Task goal ▸ The expected output is a copy of every line in the records with the string "comfortable".

[Records for this task]

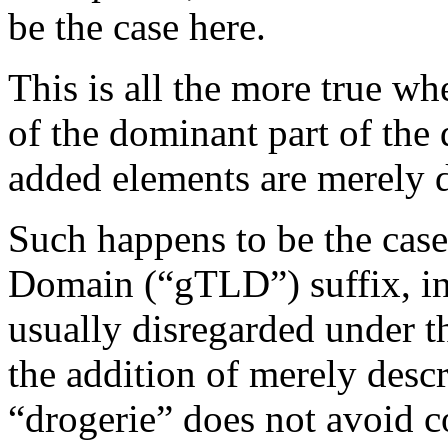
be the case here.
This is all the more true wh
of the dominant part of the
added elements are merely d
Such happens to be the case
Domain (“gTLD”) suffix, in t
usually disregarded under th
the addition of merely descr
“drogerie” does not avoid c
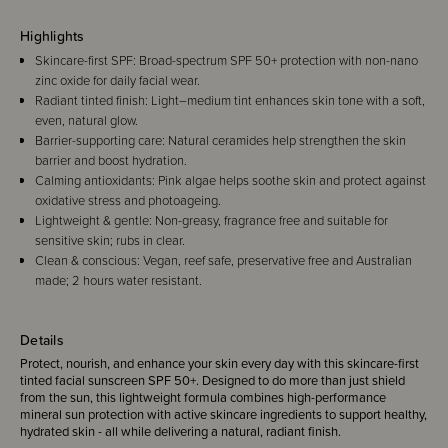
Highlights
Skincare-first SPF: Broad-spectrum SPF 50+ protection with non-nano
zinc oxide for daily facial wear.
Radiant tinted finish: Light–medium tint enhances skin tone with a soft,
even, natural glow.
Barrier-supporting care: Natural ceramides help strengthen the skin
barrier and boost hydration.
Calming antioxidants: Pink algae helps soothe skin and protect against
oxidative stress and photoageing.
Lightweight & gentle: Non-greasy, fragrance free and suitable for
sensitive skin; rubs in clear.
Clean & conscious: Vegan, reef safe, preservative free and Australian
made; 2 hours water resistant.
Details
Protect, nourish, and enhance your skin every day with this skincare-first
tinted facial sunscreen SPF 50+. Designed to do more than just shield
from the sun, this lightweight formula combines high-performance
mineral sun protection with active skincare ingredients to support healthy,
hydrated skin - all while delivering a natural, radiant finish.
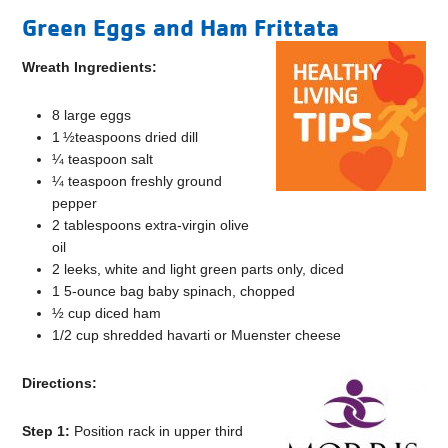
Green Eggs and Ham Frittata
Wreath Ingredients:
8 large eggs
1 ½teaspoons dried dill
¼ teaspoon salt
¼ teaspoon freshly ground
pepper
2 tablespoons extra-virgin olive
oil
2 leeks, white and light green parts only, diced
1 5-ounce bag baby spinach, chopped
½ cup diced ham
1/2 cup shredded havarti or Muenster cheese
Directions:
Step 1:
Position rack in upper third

[/Records for this task]
[Records for this task]

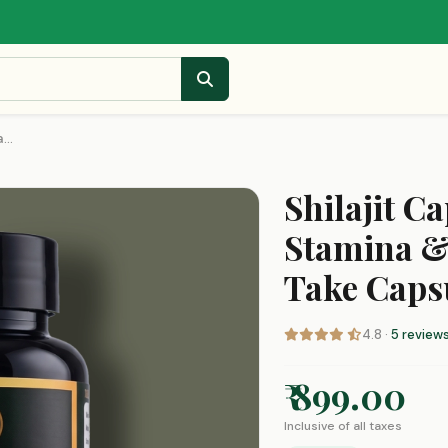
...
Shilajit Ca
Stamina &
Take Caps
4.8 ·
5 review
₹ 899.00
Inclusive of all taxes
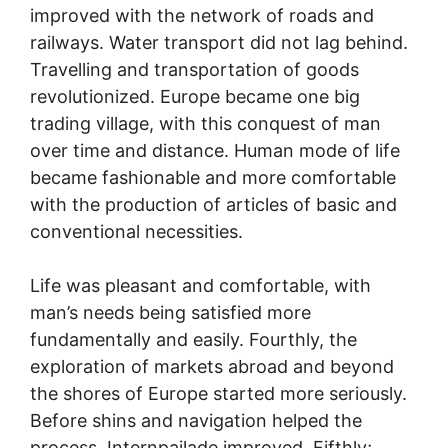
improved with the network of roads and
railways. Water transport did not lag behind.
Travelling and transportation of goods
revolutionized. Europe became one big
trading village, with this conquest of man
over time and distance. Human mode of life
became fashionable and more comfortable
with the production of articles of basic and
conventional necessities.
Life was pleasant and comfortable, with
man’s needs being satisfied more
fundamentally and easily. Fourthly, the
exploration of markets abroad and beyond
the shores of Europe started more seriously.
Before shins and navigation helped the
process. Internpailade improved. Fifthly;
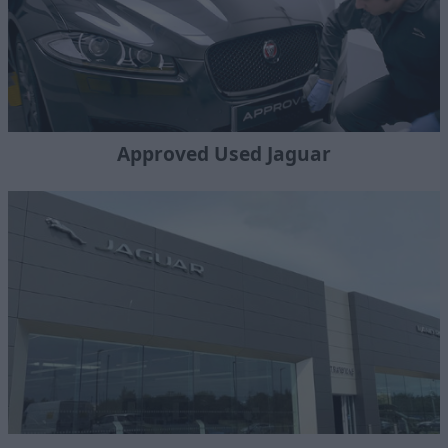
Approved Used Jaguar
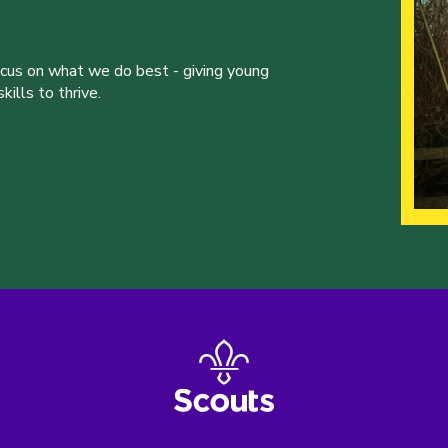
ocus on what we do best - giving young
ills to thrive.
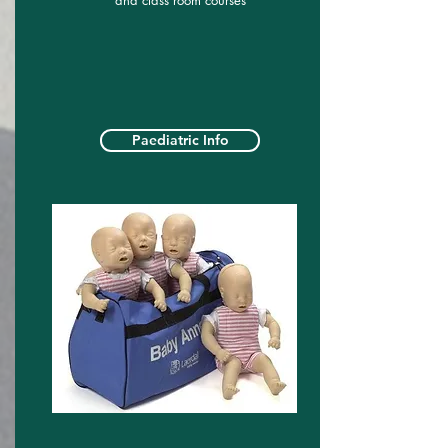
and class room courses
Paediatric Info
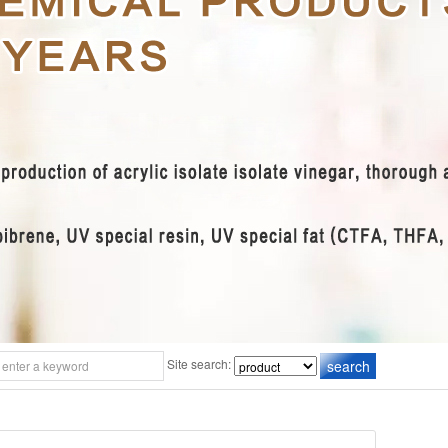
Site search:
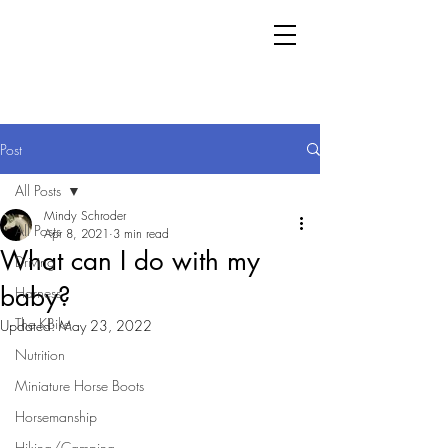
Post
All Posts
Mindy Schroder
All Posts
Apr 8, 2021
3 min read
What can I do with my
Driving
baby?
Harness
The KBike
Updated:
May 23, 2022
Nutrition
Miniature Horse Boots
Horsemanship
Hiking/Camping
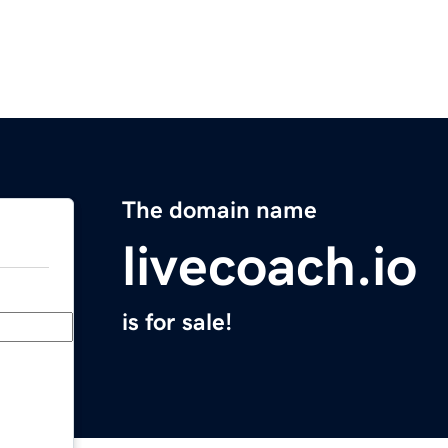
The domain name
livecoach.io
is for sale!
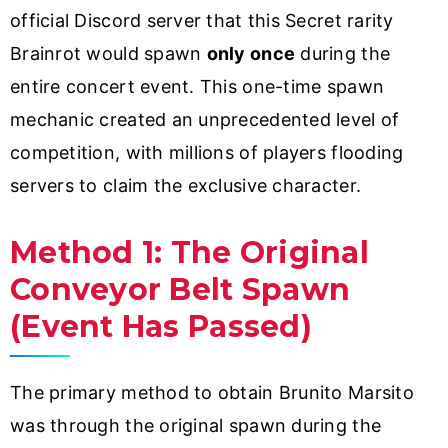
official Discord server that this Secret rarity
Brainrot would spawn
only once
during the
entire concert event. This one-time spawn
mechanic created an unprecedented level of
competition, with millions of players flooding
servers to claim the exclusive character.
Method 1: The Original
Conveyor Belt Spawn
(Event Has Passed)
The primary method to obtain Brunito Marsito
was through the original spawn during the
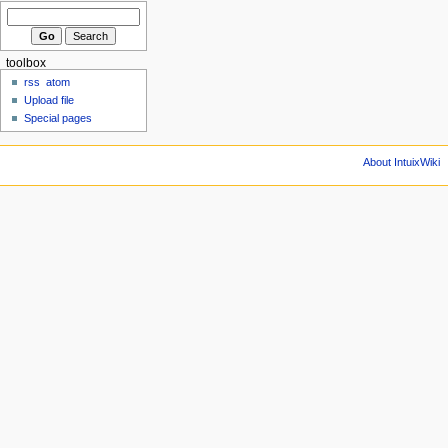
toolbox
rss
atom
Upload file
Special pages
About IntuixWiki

[/Records for this task]
[Records for this task]

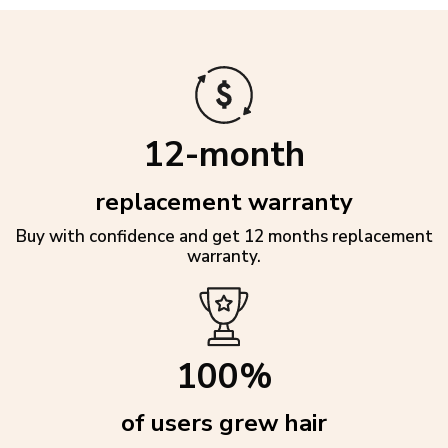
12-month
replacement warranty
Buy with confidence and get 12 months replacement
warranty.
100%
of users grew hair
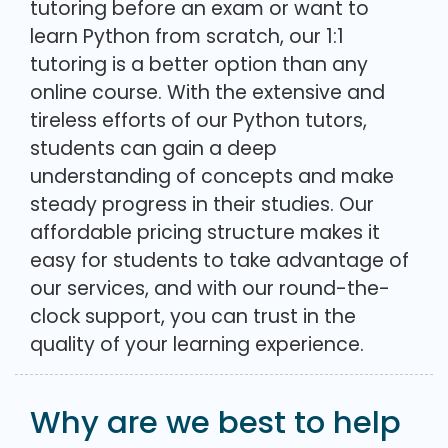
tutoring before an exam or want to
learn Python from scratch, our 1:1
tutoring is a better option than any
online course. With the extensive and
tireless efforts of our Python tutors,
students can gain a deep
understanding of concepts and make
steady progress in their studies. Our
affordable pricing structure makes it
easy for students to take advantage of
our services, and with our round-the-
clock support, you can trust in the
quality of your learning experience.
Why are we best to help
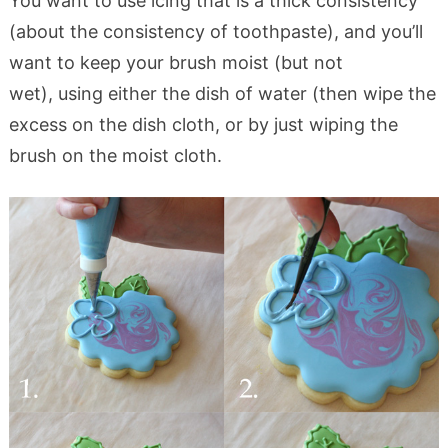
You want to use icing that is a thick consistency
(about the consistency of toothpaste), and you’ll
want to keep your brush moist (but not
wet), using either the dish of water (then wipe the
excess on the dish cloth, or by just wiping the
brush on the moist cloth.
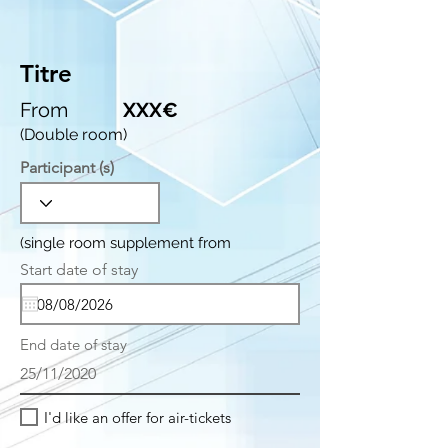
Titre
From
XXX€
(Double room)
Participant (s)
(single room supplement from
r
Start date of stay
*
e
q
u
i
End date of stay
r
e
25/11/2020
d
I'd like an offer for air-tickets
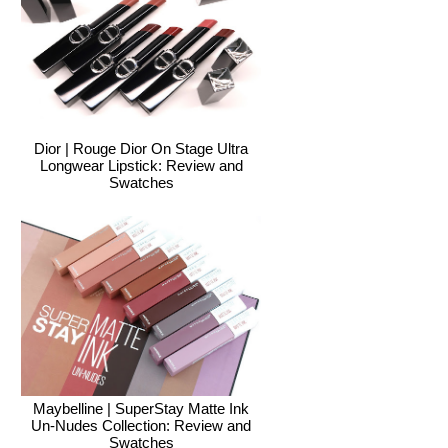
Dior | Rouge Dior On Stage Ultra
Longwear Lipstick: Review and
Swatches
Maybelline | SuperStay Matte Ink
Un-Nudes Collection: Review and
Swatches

[/Records for this task]

Problem solution ▸
became fashionable and more comfortable
Life was pleasant and comfortable, with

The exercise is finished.